Thanks.. looks like another part to order....

Sent from my Note 8


----------



## MatroxD (Jan 19, 2018)

fcwilt said:


> Hi,
> 
> DecoderPro, IMO, is the best part of JMRI.
> 
> ...


Yes, about the NCE decoders (particularly) three light it, is that it's interesting that they are 3 for 19.95. I watched a few videos last night and I may order a few to try them out. What I did not know (but do now), is how they are wired in for power. I was thinking to myself, that they(the stationary decoders) cannot all run off the track bus, but indeed they do.

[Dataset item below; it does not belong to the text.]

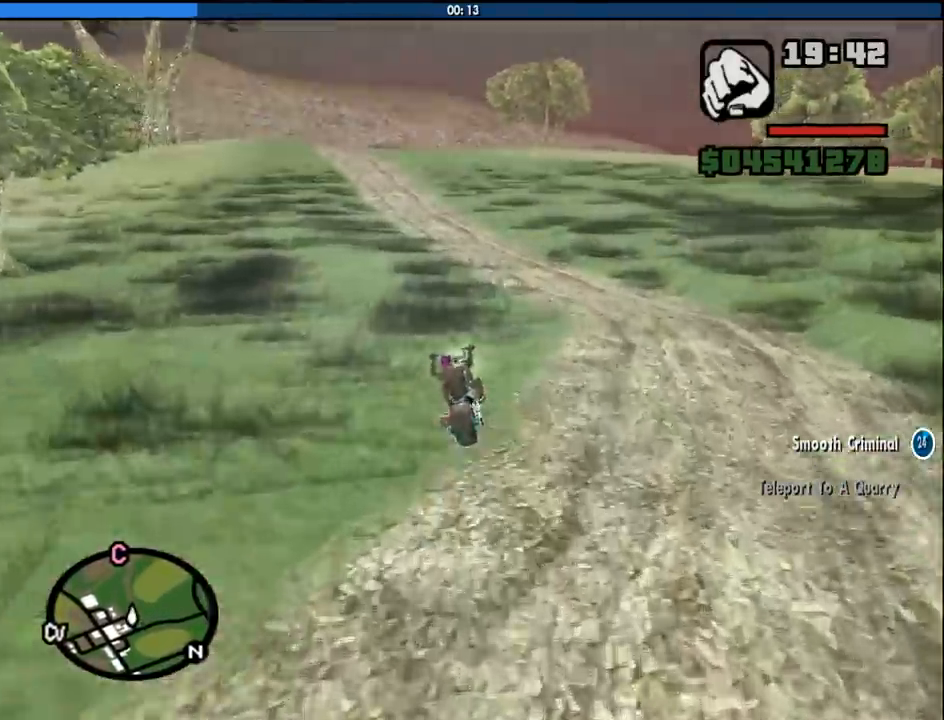
{"keys": ["a", "w"], "mouse": [], "events": [[16, "a", "down"], [66, "2", "up"], [150, "2", "down"], [250, "2", "up"], [300, "a", "up"], [350, "2", "down"], [383, "a", "down"], [483, "2", "up"]]}
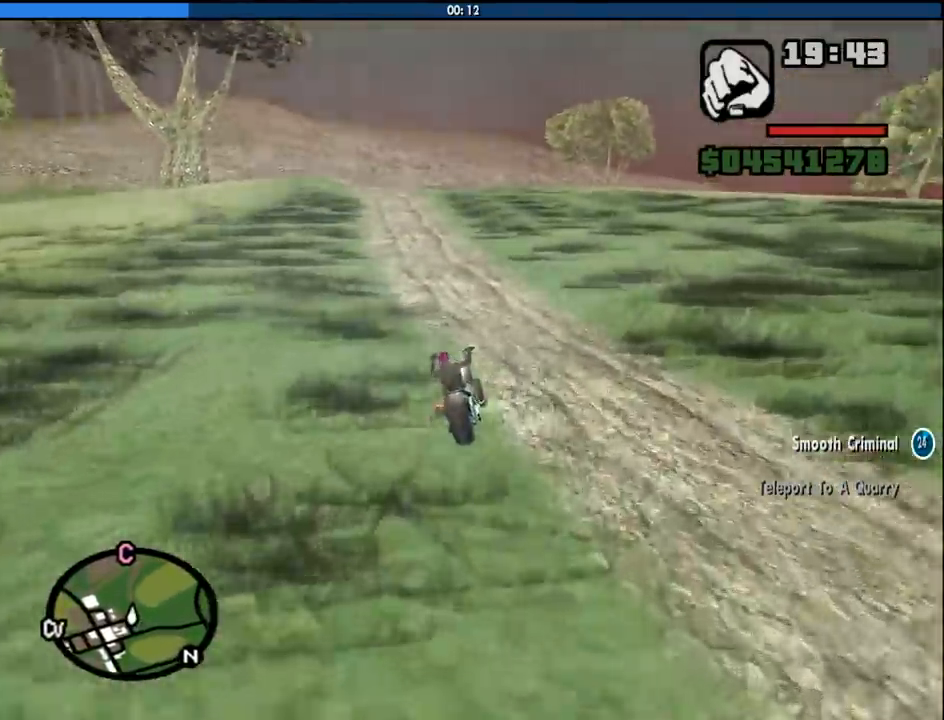
{"keys": ["2", "w"], "mouse": [], "events": [[33, "2", "down"], [166, "2", "up"], [216, "2", "down"], [366, "2", "up"], [400, "2", "down"], [400, "a", "up"]]}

What I really want to do is create a flashing signal, and the light it has that functionality built in by default.. so I will probably order the decoders this week, along with some micro led and resistors.. I will additionally order a booster (because, Lord knows how much power this is going to take, once I start converting my lighting over to led from incandescent), and the USB interface (along with a flashing signal) for programming. 

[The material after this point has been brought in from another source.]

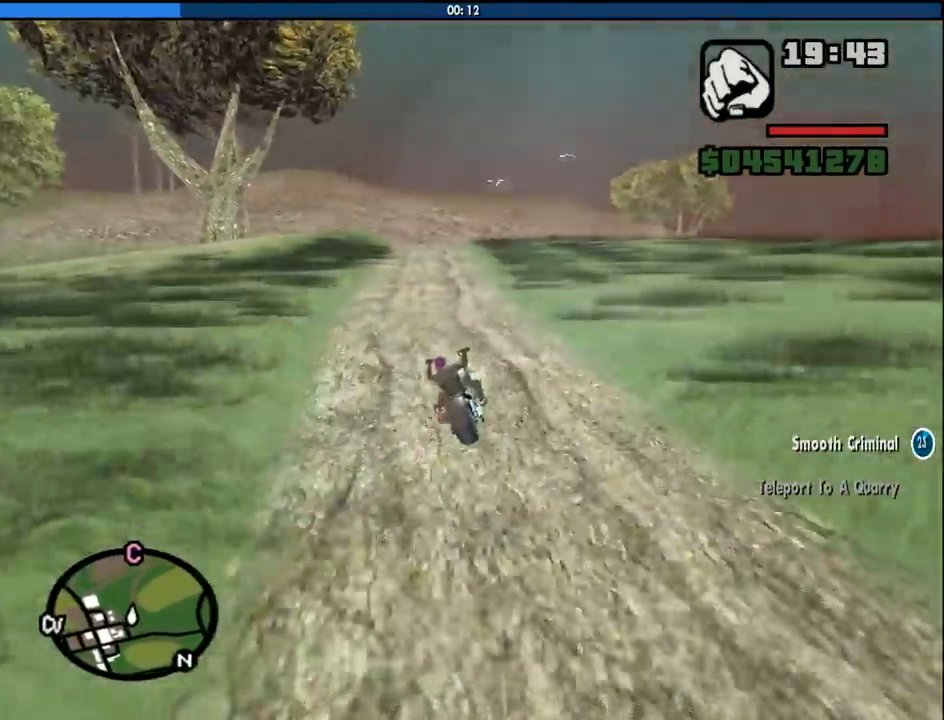
{"keys": ["w"], "mouse": [], "events": [[50, "2", "up"], [50, "a", "down"], [133, "2", "down"], [283, "2", "up"], [383, "2", "down"], [383, "a", "up"], [466, "2", "up"]]}
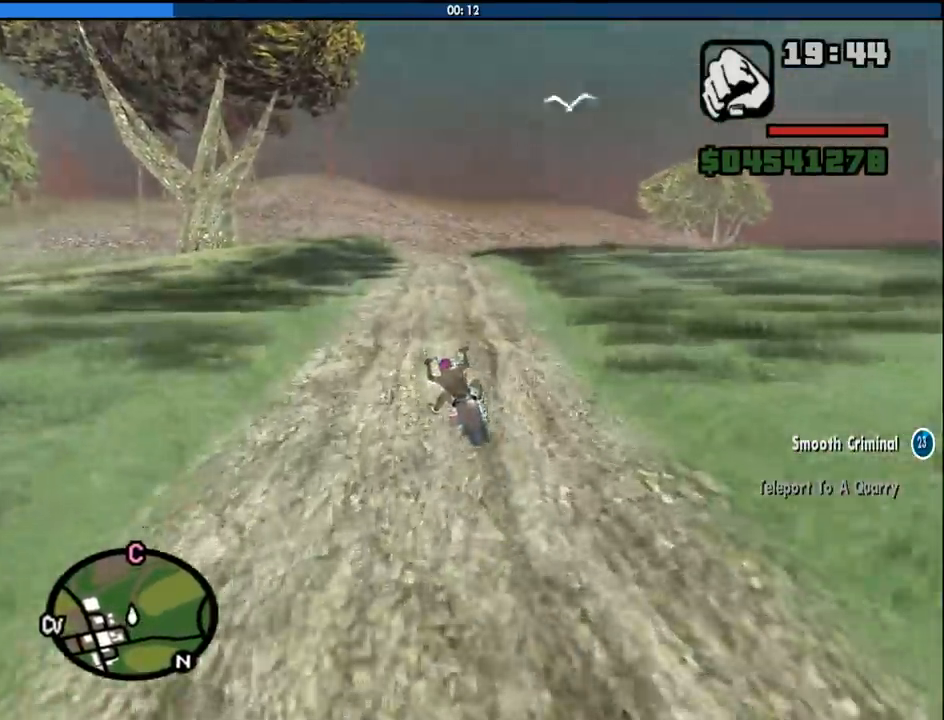
{"keys": ["2", "w"], "mouse": [], "events": [[66, "2", "down"], [200, "2", "up"], [250, "2", "down"], [350, "2", "up"], [433, "2", "down"]]}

Thank you for the input and confirmation...

Sent from my Note 8


----------



## fcwilt (Sep 27, 2013)

MatroxD said:


> the USB interface (along with a flashing signal) for programming.


Hi,

USB interface? What specifically are you referring to?

I bought a pack of the "Light It" devices to verify how they work.

If you need any help feel free to ask.

Frederick


----------



## MatroxD (Jan 19, 2018)

fcwilt said:


> Hi,
> 
> USB interface? What specifically are you referring to?
> 
> ...


This one:

https://www.modeltrainstuff.com/nce-524223-usb-interface/

I need the interface to connect the computer (laptop) to the cab system..

And I'm sure I will ask you questions and thanks for the offer.. But in an overview, how have they been for you? And how's the programming for them?

Sent from my Note 8


----------



## fcwilt (Sep 27, 2013)

MatroxD said:


> This one:
> https://www.modeltrainstuff.com/nce-524223-usb-interface/


I did not realize you had a Power Cab. Thanks for the link.



MatroxD said:


> This one:
> in an overview, how have they been for you? And how's the programming for them?


They just arrived and I have yet to get around to testing them. They are not something I would use but I like to stay on top of products from the main stream DCC vendors.

Frederick


----------



## sachsr1 (Mar 3, 2016)

Light-its are programmed on the main, and are easily programmed with just the Powercab. Adding a USB interface to the mix is nice, and I prefer JMRI to using the PowerCab to program locos. If you are going to add a booster it can become confusing. Once you add a SB5 booster you lose the programming track in JMRI. 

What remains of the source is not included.